2005-07-20 / Front Page

It’s the same game, different players

Author makes statistical comparisons of baseball pros from different eras
BY DAN NEWMAN Staff Writer

BY DAN NEWMAN
Staff Writer

CHRIS KELLY staffCHRIS KELLY staff MIDDLETOWN — Baseball purists often judge a player’s success upon statistics such as their batting average, home runs, stolen bases, victories and earned run average.

For Steve Lombardi, these aren’t the important figures. The Middletown resident has authored a book, “The Baseball Same Game — Finding Comparable Players From the National Pastime,” which compares players’ statistics from different eras using categories such as plate appearances, on-base plus slugging percentage vs. the league average, and strikeouts to walks ratio vs. the league average.

Lombardi said that his intention was to find a niche and do something different from most other historical baseball works, which focus so often on the basic numbers of the game.

“This is something I have wanted to do for a long time, and I am so passionate about the game that I felt like I could really get into this topic and have some fun with it,” Lombardi said.

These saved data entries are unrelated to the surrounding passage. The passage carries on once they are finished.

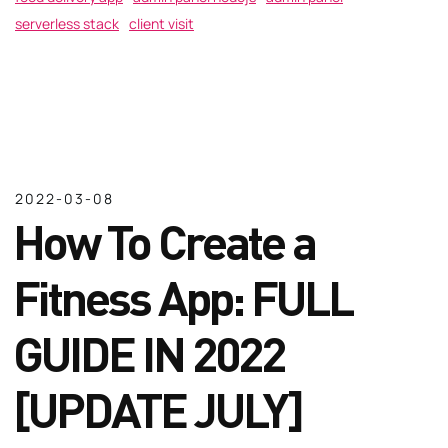
serverless stack
client visit
2022-03-08
How To Create a
Fitness App: FULL
GUIDE IN 2022
[UPDATE JULY]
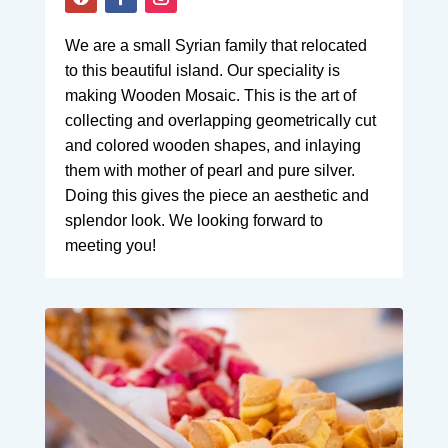
We are a small Syrian family that relocated
to this beautiful island. Our speciality is
making Wooden Mosaic. This is the art of
collecting and overlapping geometrically cut
and colored wooden shapes, and inlaying
them with mother of pearl and pure silver.
Doing this gives the piece an aesthetic and
splendor look. We looking forward to
meeting you!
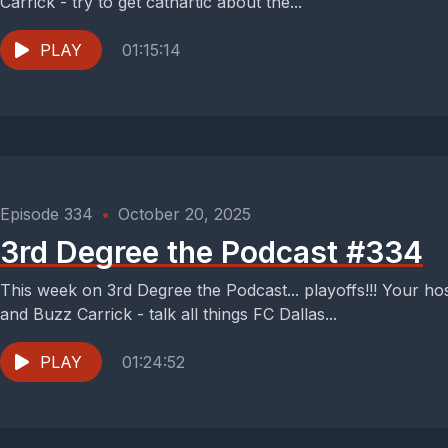
Carrick - try to get cathartic about the...
PLAY
01:15:14
Episode 334
•
October 20, 2025
3rd Degree the Podcast #334
This week on 3rd Degree the Podcast... playoffs!!! Your h
and Buzz Carrick - talk all things FC Dallas...
PLAY
01:24:52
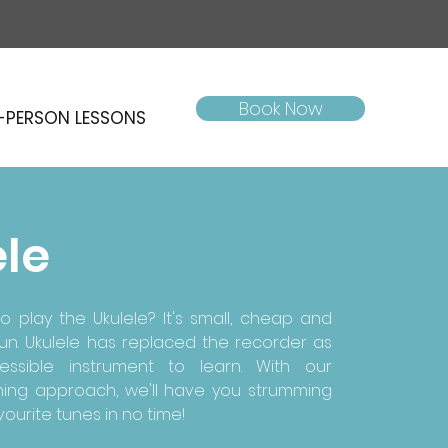
Book Now
-PERSON LESSONS
ele
o play the Ukulele? It's small, cheap and
 fun. Ukulele has replaced the recorder as
ssible instrument to learn. With our
ning approach, we'll have you strumming
ourite tunes in no time!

Another thing that makes the final draft so compelling is the amount of time it took for Lombardi to compile the 65 cases that are outlined in the 213-page book.

“It was my New Year’s resolution this year to get this book started. It was a very concentrated effort for me and I finally finished it in March,” Lombardi said. “It was really a labor of love and an insane undertaking from start to finish. My goal was to get it done by April 1, and I made it.”

While he reached his goal, Lombardi explains that it was a huge challenge.

“My wife [Elizabeth] has been so supportive of me right from the start,” he said. “She knew when she married me that I was a baseball nut.”

As for the book itself, Lombardi, who works as a client services manager by day, says, “The numbers really make the story — they make the book.”

“Most people think that you can’t compare the careers of Don Mattingly and Rocky Colavito, or Gil Hodges and Paul O’Neill, because they played in different eras,” Lombardi said. “But as long as the statistics are there in plain print, I feel like it is feasible to do so.”

Each of the 65 comparisons made in the book involves players who are retired. Lombardi acknowledges that not every player in the book may have been among the greatest of his era. He also went on to discuss how some players over the course of time received, or did not receive, too much credit for their body of work.

“People think that Dwight Gooden should make the Hall of Fame because he had a few great years, but by looking at the numbers, it’s hard to justify that. He was never close to 300 wins, and pitchers often come and go; so, to say that Gooden belongs is a bit of a stretch,” Lombardi said.

Lombardi said he has received positive reviews thus far. Even though this is the case, he says he’ll probably take a break before trying to write another book.

“In the immediate future, I don’t think I’ll do another book,” Lombardi said. “My friends and family have pushed me for a long time just to do this piece, but I think I’ll just enjoy what I have done.

“This whole experience has been so surreal to me,” Lombardi said. “This really was a tremendous educational process for me in all facets.”

The book is published by iUniverse Inc. and can be found online at amazon.com and the Barnes & Noble Web site.

Pictured is the cover of “The Baseball Same Game — Finding Comparable Players From the National Pastime” by Stephen Lombardi, of Middletown.